She turned on me quickly, as though about to break into an answering flash of anger. But on second thoughts she remained silent.
"If life were only as simple as you sentimental charity-workers try to make it!" she complained, studying me with a pitying look which I began most keenly to resent. She swept the room with a glance of contempt. "If all those hay-tossers who come to this town and have their money taken away from them were only as lamb-like as you people imagine they are!"
"Is this an effort toward the justification of theft?" I inquired. For the first time I saw a touch of deeper color mark her cheek. I had been conscious of a certain duality in her mental equipment, just as I could detect a higher and lower plane in her manner of speech.
"Not at all," she retorted. "I'm not talking of theft. And we may as well keep to cases. I don't think very much is ever gained by being impolite, do you?"
I was compelled to agree with her, though I could not shake off the feeling that she had in some dim way scored against me. And this was the woman I had once feared would try to toy with my coat-buttons.
"I'm afraid," she went on with her grave abstraction of tone, "that you'll find me very matter-of-fact. A woman can't see as much of the world as I have and then—oh! and then beat it back to the Elsie Books."

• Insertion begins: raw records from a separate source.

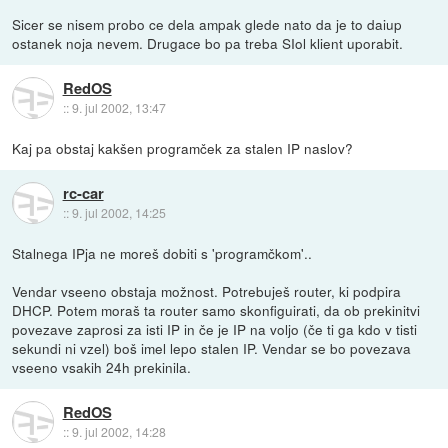
Sicer se nisem probo ce dela ampak glede nato da je to daiup
ostanek noja nevem. Drugace bo pa treba SIol klient uporabit.
RedOS
::
9. jul 2002, 13:47
Kaj pa obstaj kakšen programček za stalen IP naslov?
rc-car
::
9. jul 2002, 14:25
Stalnega IPja ne moreš dobiti s 'programčkom'..
Vendar vseeno obstaja možnost. Potrebuješ router, ki podpira
DHCP. Potem moraš ta router samo skonfiguirati, da ob prekinitvi
povezave zaprosi za isti IP in če je IP na voljo (če ti ga kdo v tisti
sekundi ni vzel) boš imel lepo stalen IP. Vendar se bo povezava
vseeno vsakih 24h prekinila.
RedOS
::
9. jul 2002, 14:28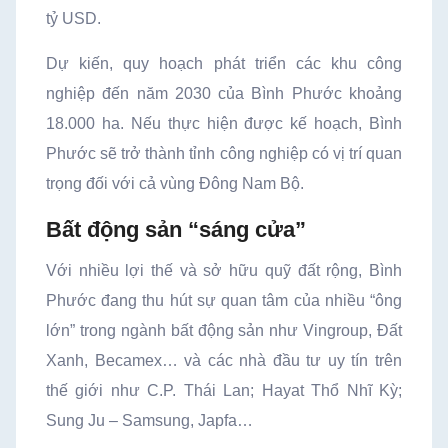
tỷ USD.
Dự kiến, quy hoạch phát triển các khu công
nghiệp đến năm 2030 của Bình Phước khoảng
18.000 ha. Nếu thực hiện được kế hoạch, Bình
Phước sẽ trở thành tỉnh công nghiệp có vị trí quan
trọng đối với cả vùng Đông Nam Bộ.
Bất động sản “sáng cửa”
Với nhiều lợi thế và sở hữu quỹ đất rộng, Bình
Phước đang thu hút sự quan tâm của nhiều “ông
lớn” trong ngành bất động sản như Vingroup, Đất
Xanh, Becamex… và các nhà đầu tư uy tín trên
thế giới như C.P. Thái Lan; Hayat Thổ Nhĩ Kỳ;
Sung Ju – Samsung, Japfa…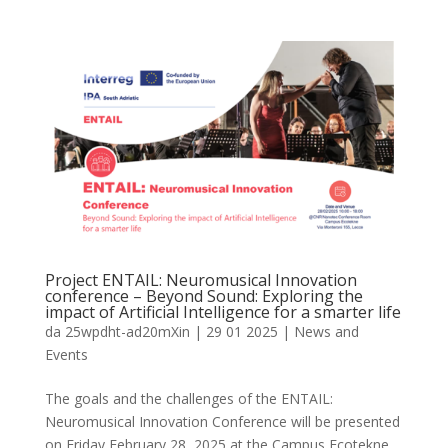
Project ENTAIL: Neuromusical Innovation
conference – Beyond Sound: Exploring the
impact of Artificial Intelligence for a smarter life
da
25wpdht-ad20mXin
|
29 01 2025
|
News and
Events
The goals and the challenges of the ENTAIL:
Neuromusical Innovation Conference will be presented
on Friday February 28, 2025 at the Campus Ecotekne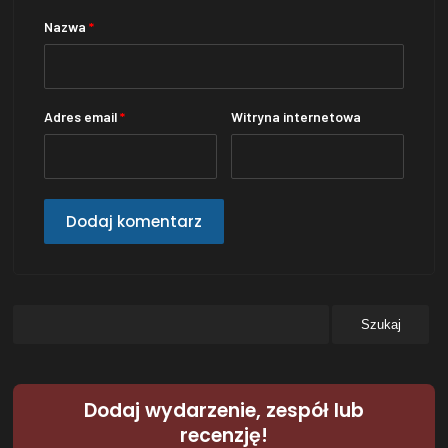
Nazwa
*
Adres email
*
Witryna internetowa
Dodaj wydarzenie, zespół lub
recenzję!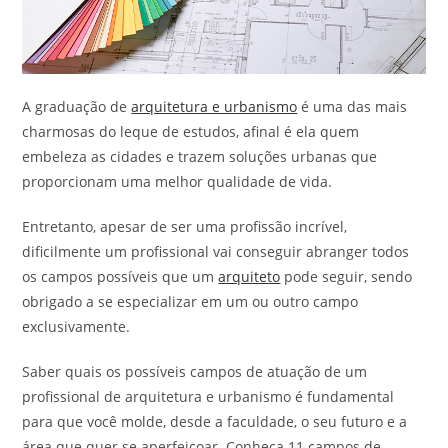
A graduação de
arquitetura e urbanismo
é uma das mais
charmosas do leque de estudos, afinal é ela quem
embeleza as cidades e trazem soluções urbanas que
proporcionam uma melhor qualidade de vida.
Entretanto, apesar de ser uma profissão incrível,
dificilmente um profissional vai conseguir abranger todos
os campos possíveis que um
arquiteto
pode seguir, sendo
obrigado a se especializar em um ou outro campo
exclusivamente.
Saber quais os possíveis campos de atuação de um
profissional de arquitetura e urbanismo é fundamental
para que você molde, desde a faculdade, o seu futuro e a
área que quer se aperfeiçoar. Conheça 11 campos de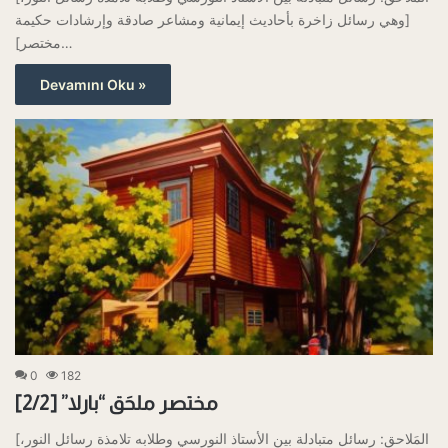
وهي رسائل زاخرة بأحاديث إيمانية ومشاعر صادقة وإرشادات حكيمة]
[مختصر…
Devamını Oku »
0
182
مختصر ملحَق “بارلا” [2/2]
[المَلاحق: رسائل متبادلة بين الأستاذ النورسي وطلابه تلامذة رسائل النور،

I resented the drop to the lower plane, as though she had concluded the upper one to be incomprehensible to me.
"Pardon me, madam; it's not my windmills I'm trying to be true to; it's one of my promises."
"The promise was a very foolish one," she mildly protested. "Yet for all that," she added, as an afterthought, "you're intelligent. And I like intelligence."
Still again her deep and searching eyes rested on my face. Her next words seemed more a soliloquy than a speech.